*** TEXT BLOCK ***

Optical Modeling of a GaAs-Defect 1D Porous Silicon Photonic Crystal for High-Sensitivity γ-Ray Detection

Radiation sensors are vital for applications in medical diagnostics, environmental monitoring, and nuclear safety. However, conventional sensors often suffer from limited sensitivity and poor operational stability. In this work, we theoretically propose a high-performance γ-ray radiation sensor based on a one-dimensional porous silicon photonic crystal (1D PhC) incorporating a gallium arsenide (GaAs) defect layer and porous silicon layers infiltrated with chalcogenide glass compositions (Se ₇₀ S ₃₀ ₋ _x Sb _x ). The sensing mechanism is governed by monitoring the shift in defect mode resonance within the photonic bandgap as a function of γ-ray dose (0-500 kGy). Dose dependent refractive index variations in the irradiated chalcogenide glasses were modeled using Bruggeman’s effective medium approximation and analyzed through the transfer matrix method (TMM) simulations. The proposed design offers structural simplicity, cost efficiency, and outstanding sensitivity, highlighting its strong potential for practical deployment in nuclear radiation detection, medical imaging, and industrial monitoring applications.

*** INFORMATION SUPPLIED ***

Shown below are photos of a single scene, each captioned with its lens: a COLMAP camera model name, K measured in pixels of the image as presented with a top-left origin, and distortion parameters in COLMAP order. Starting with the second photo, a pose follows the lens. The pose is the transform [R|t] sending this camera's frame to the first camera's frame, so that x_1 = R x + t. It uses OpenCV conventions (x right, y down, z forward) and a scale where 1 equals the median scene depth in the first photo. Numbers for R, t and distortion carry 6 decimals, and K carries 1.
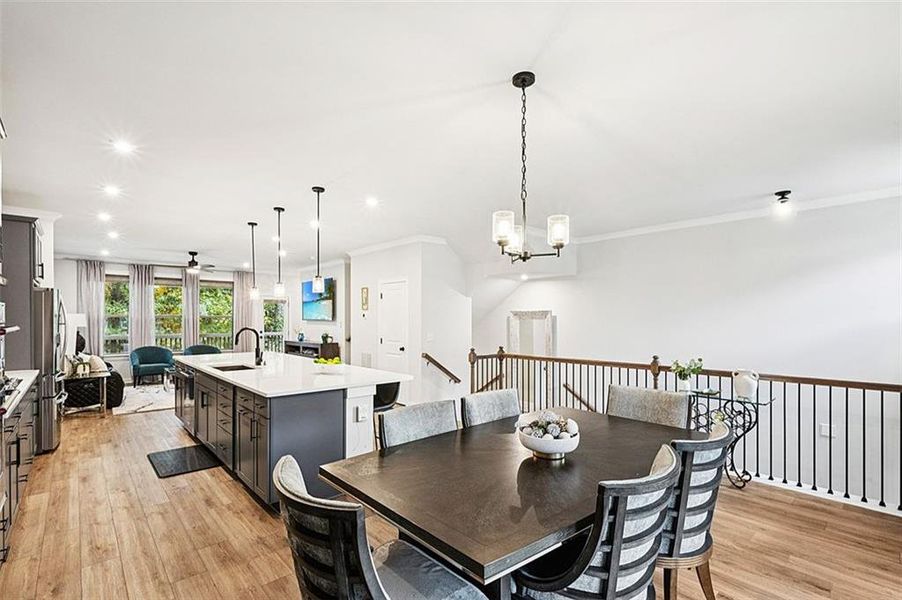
lens RADIAL K [[429.6, 0, 468.2], [0, 429.6, 321.2], [0, 0, 1]] dist [-0.010655, 0.000980]
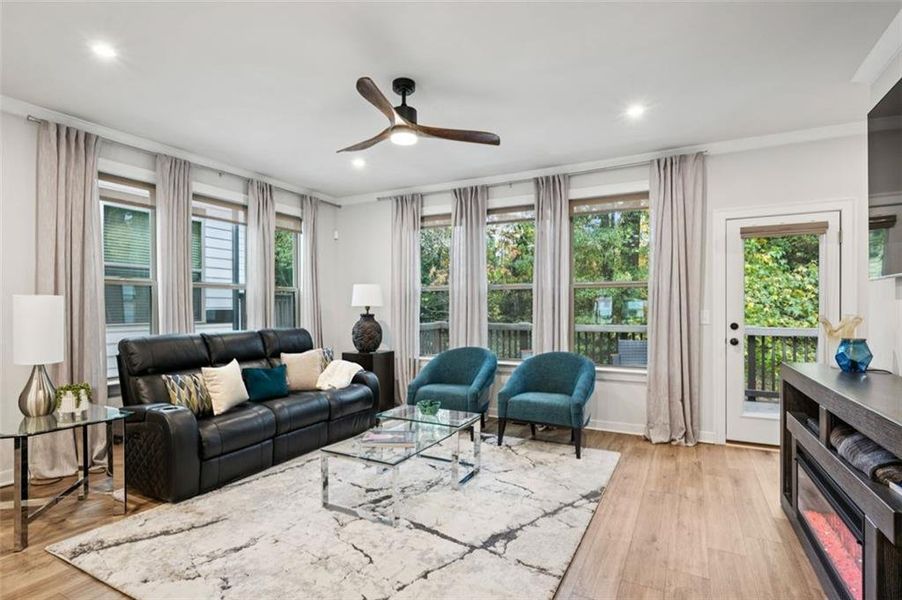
lens RADIAL K [[447.5, 0, 447.0], [0, 447.5, 311.1], [0, 0, 1]] dist [-0.000721, 0.000152]
pose [[0.321837, 0.003218, -0.946790, -0.338869], [-0.000715, 0.999995, 0.003156, 0.020368], [0.946795, -0.000339, 0.321838, 1.055468]]
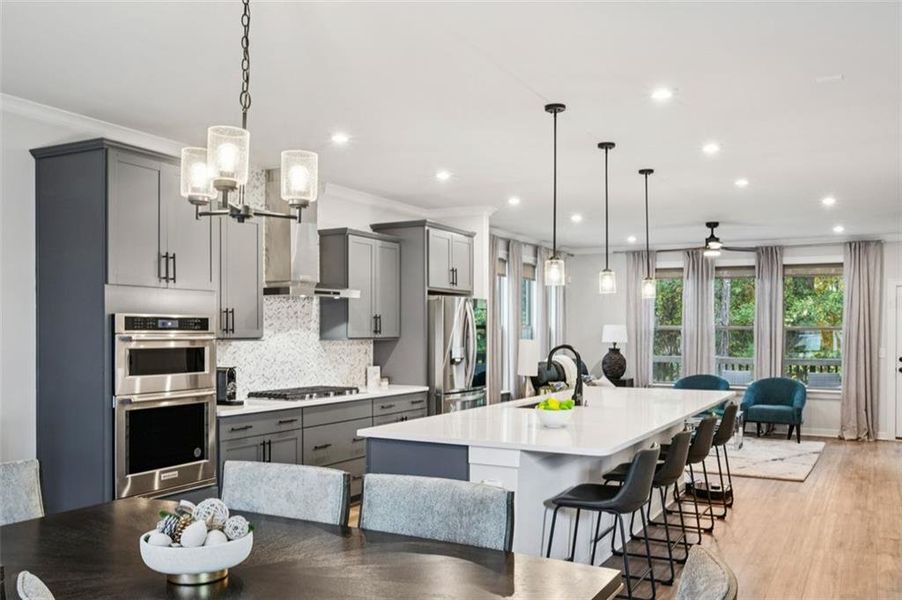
lens RADIAL K [[793.9, 0, 455.1], [0, 793.9, 334.4], [0, 0, 1]] dist [-0.011511, 0.027880]
pose [[0.327602, 0.002705, -0.944812, 0.353014], [-0.007233, 0.999974, 0.000355, 0.000604], [0.944788, 0.006717, 0.327613, 0.325286]]
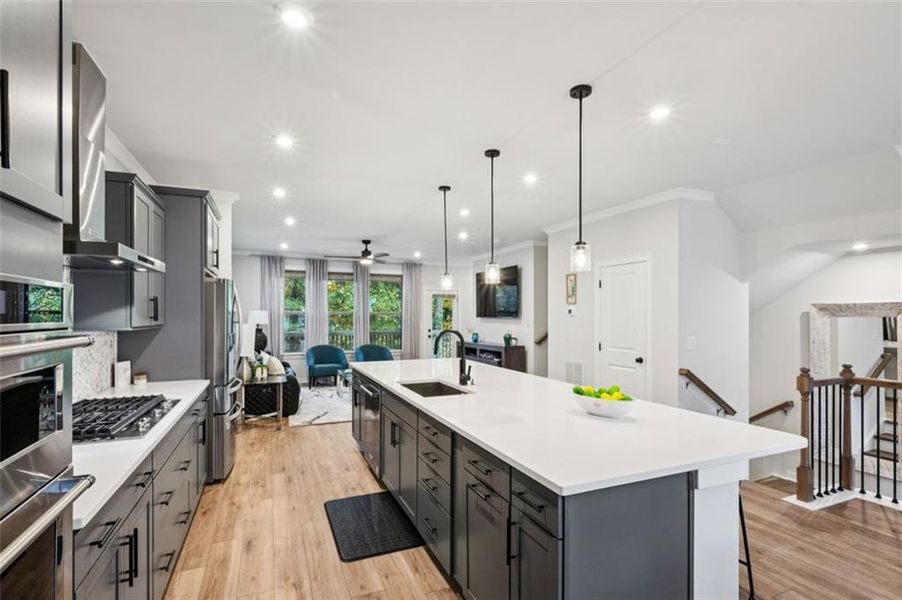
lens RADIAL K [[429.6, 0, 462.5], [0, 429.6, 315.1], [0, 0, 1]] dist [-0.010655, 0.000980]
pose [[0.948519, -0.000792, -0.316720, -0.200289], [-0.001106, 0.999982, -0.005813, -0.002792], [0.316719, 0.005864, 0.948501, 0.256625]]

***

> WHAT YOU WILL DO:
A. Answer these from the γ-ray sensor text above, one line each:
(i) What range of γ-ray dose does the text give?
(ii) Which approximation was used to model the dose-dependent refractive index variations?
(iii) What material makes up the defect layer?
B. Please list every application area that the γ-ray sensor text above names after the words "practical deployment in".

> ANSWERS TO THIS EXERCISE:
A.
(i) 0-500 kGy
(ii) Bruggeman's effective medium approximation
(iii) Gallium arsenide (GaAs)

B.
- Nuclear radiation detection
- Medical imaging
- Industrial monitoring